• **Problem statement**:
Output the whole listing below. Keep it exact.

• **Listed entries**:
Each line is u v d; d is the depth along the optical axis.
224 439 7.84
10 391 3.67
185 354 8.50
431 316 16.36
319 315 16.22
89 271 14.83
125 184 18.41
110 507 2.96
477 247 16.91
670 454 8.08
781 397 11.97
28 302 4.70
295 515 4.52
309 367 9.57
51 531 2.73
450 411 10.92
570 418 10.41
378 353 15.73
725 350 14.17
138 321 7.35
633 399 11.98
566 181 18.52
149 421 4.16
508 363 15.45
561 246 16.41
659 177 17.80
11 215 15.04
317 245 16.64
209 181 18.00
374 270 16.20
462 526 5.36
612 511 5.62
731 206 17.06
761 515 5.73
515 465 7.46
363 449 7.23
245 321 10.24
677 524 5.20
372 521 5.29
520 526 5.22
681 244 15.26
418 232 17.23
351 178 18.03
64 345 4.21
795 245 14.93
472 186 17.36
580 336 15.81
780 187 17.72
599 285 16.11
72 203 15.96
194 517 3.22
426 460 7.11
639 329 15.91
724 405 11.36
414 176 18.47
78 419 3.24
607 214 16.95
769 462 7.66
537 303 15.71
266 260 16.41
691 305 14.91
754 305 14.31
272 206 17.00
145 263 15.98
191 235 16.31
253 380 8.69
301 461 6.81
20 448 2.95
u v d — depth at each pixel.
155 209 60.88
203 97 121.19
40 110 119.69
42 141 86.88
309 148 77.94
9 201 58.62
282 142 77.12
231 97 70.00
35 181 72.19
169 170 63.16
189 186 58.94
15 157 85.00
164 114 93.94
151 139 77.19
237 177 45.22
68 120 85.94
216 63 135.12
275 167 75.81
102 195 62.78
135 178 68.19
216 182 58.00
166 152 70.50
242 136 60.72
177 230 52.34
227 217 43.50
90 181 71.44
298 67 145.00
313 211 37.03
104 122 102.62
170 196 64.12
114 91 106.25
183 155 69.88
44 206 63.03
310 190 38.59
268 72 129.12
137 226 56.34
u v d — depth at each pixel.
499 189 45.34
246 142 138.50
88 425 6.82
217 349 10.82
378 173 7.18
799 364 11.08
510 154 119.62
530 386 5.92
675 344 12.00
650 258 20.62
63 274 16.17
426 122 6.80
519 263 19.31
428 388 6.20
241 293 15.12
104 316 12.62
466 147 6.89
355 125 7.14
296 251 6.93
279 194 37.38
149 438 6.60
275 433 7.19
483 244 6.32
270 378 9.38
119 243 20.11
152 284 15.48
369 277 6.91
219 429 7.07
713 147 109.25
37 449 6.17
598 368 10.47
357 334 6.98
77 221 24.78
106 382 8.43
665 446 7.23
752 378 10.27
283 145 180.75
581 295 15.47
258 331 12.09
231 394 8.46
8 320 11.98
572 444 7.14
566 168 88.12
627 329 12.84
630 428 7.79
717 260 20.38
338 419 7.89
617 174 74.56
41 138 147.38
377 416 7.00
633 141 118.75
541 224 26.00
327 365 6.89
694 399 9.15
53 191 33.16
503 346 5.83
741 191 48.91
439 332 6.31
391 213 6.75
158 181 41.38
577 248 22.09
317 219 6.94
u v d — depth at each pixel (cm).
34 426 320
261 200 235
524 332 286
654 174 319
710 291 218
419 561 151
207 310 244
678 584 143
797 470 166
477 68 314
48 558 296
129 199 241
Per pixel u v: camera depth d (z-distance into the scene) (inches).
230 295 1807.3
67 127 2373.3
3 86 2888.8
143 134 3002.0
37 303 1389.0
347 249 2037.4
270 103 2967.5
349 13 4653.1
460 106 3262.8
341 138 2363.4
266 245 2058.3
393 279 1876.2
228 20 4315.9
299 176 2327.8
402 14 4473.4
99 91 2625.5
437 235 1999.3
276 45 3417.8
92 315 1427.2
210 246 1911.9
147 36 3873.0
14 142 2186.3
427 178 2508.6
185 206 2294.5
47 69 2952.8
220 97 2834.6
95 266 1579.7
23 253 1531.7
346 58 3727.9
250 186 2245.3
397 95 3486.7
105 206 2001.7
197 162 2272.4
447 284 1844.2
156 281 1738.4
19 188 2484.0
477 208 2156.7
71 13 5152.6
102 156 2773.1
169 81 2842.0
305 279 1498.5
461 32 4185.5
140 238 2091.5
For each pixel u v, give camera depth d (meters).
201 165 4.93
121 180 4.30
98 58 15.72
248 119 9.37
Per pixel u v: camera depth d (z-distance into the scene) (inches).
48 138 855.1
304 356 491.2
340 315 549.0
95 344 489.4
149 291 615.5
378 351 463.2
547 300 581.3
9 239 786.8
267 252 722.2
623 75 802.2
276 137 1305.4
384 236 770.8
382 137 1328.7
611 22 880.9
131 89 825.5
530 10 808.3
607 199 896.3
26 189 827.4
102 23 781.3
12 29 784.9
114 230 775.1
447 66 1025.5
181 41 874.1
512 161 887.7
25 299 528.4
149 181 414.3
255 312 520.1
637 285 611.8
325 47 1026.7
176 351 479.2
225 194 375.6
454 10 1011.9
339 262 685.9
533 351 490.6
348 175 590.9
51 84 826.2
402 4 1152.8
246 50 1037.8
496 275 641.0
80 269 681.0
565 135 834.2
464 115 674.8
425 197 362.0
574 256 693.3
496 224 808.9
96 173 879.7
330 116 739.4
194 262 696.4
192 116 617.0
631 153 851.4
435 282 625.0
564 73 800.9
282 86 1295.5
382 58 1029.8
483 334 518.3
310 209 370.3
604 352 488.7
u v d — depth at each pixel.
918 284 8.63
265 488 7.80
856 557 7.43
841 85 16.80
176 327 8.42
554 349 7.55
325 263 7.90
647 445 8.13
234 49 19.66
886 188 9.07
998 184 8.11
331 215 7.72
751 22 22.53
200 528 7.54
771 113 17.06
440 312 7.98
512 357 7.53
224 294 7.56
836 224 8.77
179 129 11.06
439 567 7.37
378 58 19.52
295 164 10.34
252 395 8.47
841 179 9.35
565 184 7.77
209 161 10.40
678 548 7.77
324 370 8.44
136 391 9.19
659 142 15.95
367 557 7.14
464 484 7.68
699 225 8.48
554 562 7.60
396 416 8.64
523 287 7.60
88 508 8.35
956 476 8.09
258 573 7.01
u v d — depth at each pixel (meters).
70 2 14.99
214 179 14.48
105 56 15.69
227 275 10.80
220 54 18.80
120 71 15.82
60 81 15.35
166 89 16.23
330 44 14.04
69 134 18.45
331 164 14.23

• **Your solution**:
Each line is u v d; d is the depth along the optical axis.
224 439 7.84
10 391 3.67
185 354 8.50
431 316 16.36
319 315 16.22
89 271 14.83
125 184 18.41
110 507 2.96
477 247 16.91
670 454 8.08
781 397 11.97
28 302 4.70
295 515 4.52
309 367 9.57
51 531 2.73
450 411 10.92
570 418 10.41
378 353 15.73
725 350 14.17
138 321 7.35
633 399 11.98
566 181 18.52
149 421 4.16
508 363 15.45
561 246 16.41
659 177 17.80
11 215 15.04
317 245 16.64
209 181 18.00
374 270 16.20
462 526 5.36
612 511 5.62
731 206 17.06
761 515 5.73
515 465 7.46
363 449 7.23
245 321 10.24
677 524 5.20
372 521 5.29
520 526 5.22
681 244 15.26
418 232 17.23
351 178 18.03
64 345 4.21
795 245 14.93
472 186 17.36
580 336 15.81
780 187 17.72
599 285 16.11
72 203 15.96
194 517 3.22
426 460 7.11
639 329 15.91
724 405 11.36
414 176 18.47
78 419 3.24
607 214 16.95
769 462 7.66
537 303 15.71
266 260 16.41
691 305 14.91
754 305 14.31
272 206 17.00
145 263 15.98
191 235 16.31
253 380 8.69
301 461 6.81
20 448 2.95
u v d — depth at each pixel.
155 209 60.88
203 97 121.19
40 110 119.69
42 141 86.88
309 148 77.94
9 201 58.62
282 142 77.12
231 97 70.00
35 181 72.19
169 170 63.16
189 186 58.94
15 157 85.00
164 114 93.94
151 139 77.19
237 177 45.22
68 120 85.94
216 63 135.12
275 167 75.81
102 195 62.78
135 178 68.19
216 182 58.00
166 152 70.50
242 136 60.72
177 230 52.34
227 217 43.50
90 181 71.44
298 67 145.00
313 211 37.03
104 122 102.62
170 196 64.12
114 91 106.25
183 155 69.88
44 206 63.03
310 190 38.59
268 72 129.12
137 226 56.34
u v d — depth at each pixel.
499 189 45.34
246 142 138.50
88 425 6.82
217 349 10.82
378 173 7.18
799 364 11.08
510 154 119.62
530 386 5.92
675 344 12.00
650 258 20.62
63 274 16.17
426 122 6.80
519 263 19.31
428 388 6.20
241 293 15.12
104 316 12.62
466 147 6.89
355 125 7.14
296 251 6.93
279 194 37.38
149 438 6.60
275 433 7.19
483 244 6.32
270 378 9.38
119 243 20.11
152 284 15.48
369 277 6.91
219 429 7.07
713 147 109.25
37 449 6.17
598 368 10.47
357 334 6.98
77 221 24.78
106 382 8.43
665 446 7.23
752 378 10.27
283 145 180.75
581 295 15.47
258 331 12.09
231 394 8.46
8 320 11.98
572 444 7.14
566 168 88.12
627 329 12.84
630 428 7.79
717 260 20.38
338 419 7.89
617 174 74.56
41 138 147.38
377 416 7.00
633 141 118.75
541 224 26.00
327 365 6.89
694 399 9.15
53 191 33.16
503 346 5.83
741 191 48.91
439 332 6.31
391 213 6.75
158 181 41.38
577 248 22.09
317 219 6.94
u v d — depth at each pixel (cm).
34 426 320
261 200 235
524 332 286
654 174 319
710 291 218
419 561 151
207 310 244
678 584 143
797 470 166
477 68 314
48 558 296
129 199 241
Per pixel u v: camera depth d (z-distance into the scene) (inches).
230 295 1807.3
67 127 2373.3
3 86 2888.8
143 134 3002.0
37 303 1389.0
347 249 2037.4
270 103 2967.5
349 13 4653.1
460 106 3262.8
341 138 2363.4
266 245 2058.3
393 279 1876.2
228 20 4315.9
299 176 2327.8
402 14 4473.4
99 91 2625.5
437 235 1999.3
276 45 3417.8
92 315 1427.2
210 246 1911.9
147 36 3873.0
14 142 2186.3
427 178 2508.6
185 206 2294.5
47 69 2952.8
220 97 2834.6
95 266 1579.7
23 253 1531.7
346 58 3727.9
250 186 2245.3
397 95 3486.7
105 206 2001.7
197 162 2272.4
447 284 1844.2
156 281 1738.4
19 188 2484.0
477 208 2156.7
71 13 5152.6
102 156 2773.1
169 81 2842.0
305 279 1498.5
461 32 4185.5
140 238 2091.5
For each pixel u v, give camera depth d (meters).
201 165 4.93
121 180 4.30
98 58 15.72
248 119 9.37
Per pixel u v: camera depth d (z-distance into the scene) (inches).
48 138 855.1
304 356 491.2
340 315 549.0
95 344 489.4
149 291 615.5
378 351 463.2
547 300 581.3
9 239 786.8
267 252 722.2
623 75 802.2
276 137 1305.4
384 236 770.8
382 137 1328.7
611 22 880.9
131 89 825.5
530 10 808.3
607 199 896.3
26 189 827.4
102 23 781.3
12 29 784.9
114 230 775.1
447 66 1025.5
181 41 874.1
512 161 887.7
25 299 528.4
149 181 414.3
255 312 520.1
637 285 611.8
325 47 1026.7
176 351 479.2
225 194 375.6
454 10 1011.9
339 262 685.9
533 351 490.6
348 175 590.9
51 84 826.2
402 4 1152.8
246 50 1037.8
496 275 641.0
80 269 681.0
565 135 834.2
464 115 674.8
425 197 362.0
574 256 693.3
496 224 808.9
96 173 879.7
330 116 739.4
194 262 696.4
192 116 617.0
631 153 851.4
435 282 625.0
564 73 800.9
282 86 1295.5
382 58 1029.8
483 334 518.3
310 209 370.3
604 352 488.7
u v d — depth at each pixel.
918 284 8.63
265 488 7.80
856 557 7.43
841 85 16.80
176 327 8.42
554 349 7.55
325 263 7.90
647 445 8.13
234 49 19.66
886 188 9.07
998 184 8.11
331 215 7.72
751 22 22.53
200 528 7.54
771 113 17.06
440 312 7.98
512 357 7.53
224 294 7.56
836 224 8.77
179 129 11.06
439 567 7.37
378 58 19.52
295 164 10.34
252 395 8.47
841 179 9.35
565 184 7.77
209 161 10.40
678 548 7.77
324 370 8.44
136 391 9.19
659 142 15.95
367 557 7.14
464 484 7.68
699 225 8.48
554 562 7.60
396 416 8.64
523 287 7.60
88 508 8.35
956 476 8.09
258 573 7.01
u v d — depth at each pixel (meters).
70 2 14.99
214 179 14.48
105 56 15.69
227 275 10.80
220 54 18.80
120 71 15.82
60 81 15.35
166 89 16.23
330 44 14.04
69 134 18.45
331 164 14.23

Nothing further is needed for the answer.